Kuo Feng Corp. v. Ma

669 N.Y.S.2d 575 | N.Y. App. Div. | 1998

—Judgment, Supreme Court, New York County (Stuart Cohen, J.), entered February 20, 1996, which, after a nonjury trial, awarded plaintiff judgment against defendants-appellants in the principal amount of $9,800,000, unanimously affirmed, without costs. Appeal from order, same court (Karla Moskowitz, J.), entered on or about April 20, 1992, which, inter alia, denied defendant Wu’s motion to dismiss the amended complaint for failure to state a cause of action, unanimously dismissed, without costs, as subsumed within the appeal from the aforesaid judgment.

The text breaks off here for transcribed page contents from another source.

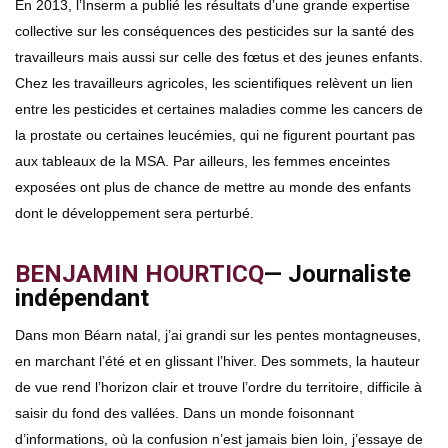
En 2013, l’Inserm a publié les résultats d’une grande expertise
collective sur les conséquences des pesticides sur la santé des
travailleurs mais aussi sur celle des fœtus et des jeunes enfants.
Chez les travailleurs agricoles, les scientifiques relèvent un lien
entre les pesticides et certaines maladies comme les cancers de
la prostate ou certaines leucémies, qui ne figurent pourtant pas
aux tableaux de la MSA. Par ailleurs, les femmes enceintes
exposées ont plus de chance de mettre au monde des enfants
dont le développement sera perturbé.
BENJAMIN HOURTICQ
— Journaliste
indépendant
Dans mon Béarn natal, j’ai grandi sur les pentes montagneuses,
en marchant l’été et en glissant l’hiver. Des sommets, la hauteur
de vue rend l’horizon clair et trouve l’ordre du territoire, difficile à
saisir du fond des vallées. Dans un monde foisonnant
d’informations, où la confusion n’est jamais bien loin, j’essaye de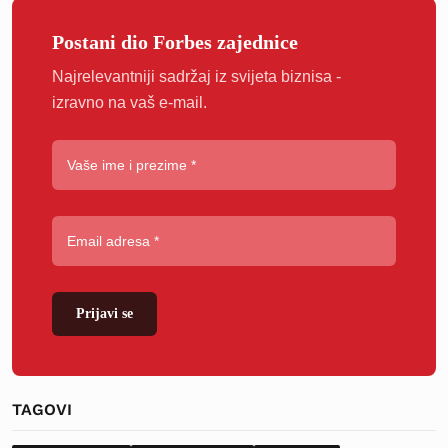
Postani dio Forbes zajednice
Najrelevantniji sadržaj iz svijeta biznisa -
izravno na vaš e-mail.
Prijavi se
TAGOVI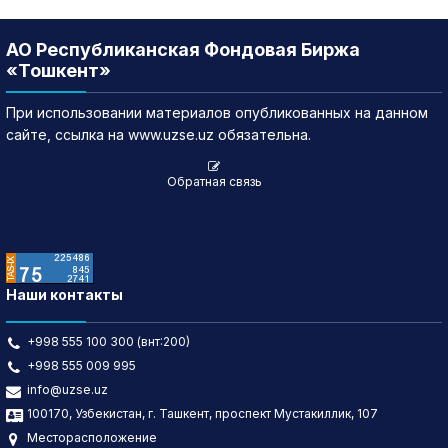
АО Республиканская Фондовая Биржа
«Тошкент»
При использовании материалов опубликованных на данном
сайте, ссылка на www.uzse.uz обязательна.
Обратная связь
Наши контакты
+998 555 100 300 (внт:200)
+998 555 009 995
info@uzse.uz
100170, Узбекистан, г. Ташкент, проспект Мустакиллик, 107
Месторасположение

We find a fair interpretation of the evidence supports the trial court’s conclusions, particularly in light of the circumstance that the court’s factual findings, crucial to the adjudication of this factually intricate controversy, rested in large measure upon its assessment of the various witnesses’ credibility (see, Thoreson v Penthouse Intl., 179 AD2d 29, 31, affd 80 NY2d 490). Indeed, upon a review of the record, we agree with the trial court that the proof adduced against appellants made out a clear and convincing case of fraud. While it is true that none of the appellants individually committed all of the acts constituting the fraud, this is not, as appellants contend, an exculpating circumstance. It is well established that liability for fraud may be premised on knowing participation in a *169scheme to defraud, even if that participation does not by itself suffice to constitute the fraud (see, CPC Intl, v McKesson Corp., 70 NY2d 268, 286; Factory Point Natl. Bank v Wooden Indian, 198 AD2d 563). Here, the proof, even though largely circumstantial (see, e.g., Republic of Haiti v Duvalier, 211 AD2d 379, 385; Altman v Finkel, 268 App Div 666, 669, affd 295 NY 651; Borden, Inc. v Spoor Behrins Campbell & Young, 828 F Supp 216, 224-225), demonstrated in compelling fashion that appellants, acting in concert, took advantage of a fiduciary relationship to gull plaintiff into purchasing real property for a staggeringly inflated price. It is clear that but for appellants’ active and knowing concealment of the property’s fair value, the purchase would never have been made and that as a result of appellants’ deception, plaintiff suffered a tremendous financial loss. Thus, in light of the evidence establishing each appellants’ culpable participation in a well-orchestrated conspiracy to defraud plaintiff, we see no basis to disturb the appealed judgment.

The objections of appellants Leu and Geneva to the alleged violation of their attorney-client privilege are not preserved (see, Hayes v Henault, 131 AD2d 930, 933), and their claims for appellate relief by reason of the alleged ineffectiveness of their trial counsel are misplaced in the context of civil litigation (see, Matter of Allen v Board of Regents, 140 AD2d 824, 825-826).

We have considered appellants’ remaining arguments and find them to be without merit.

Concur — Nardelli, J. P., Mazzarelli, Andrias and Saxe, JJ.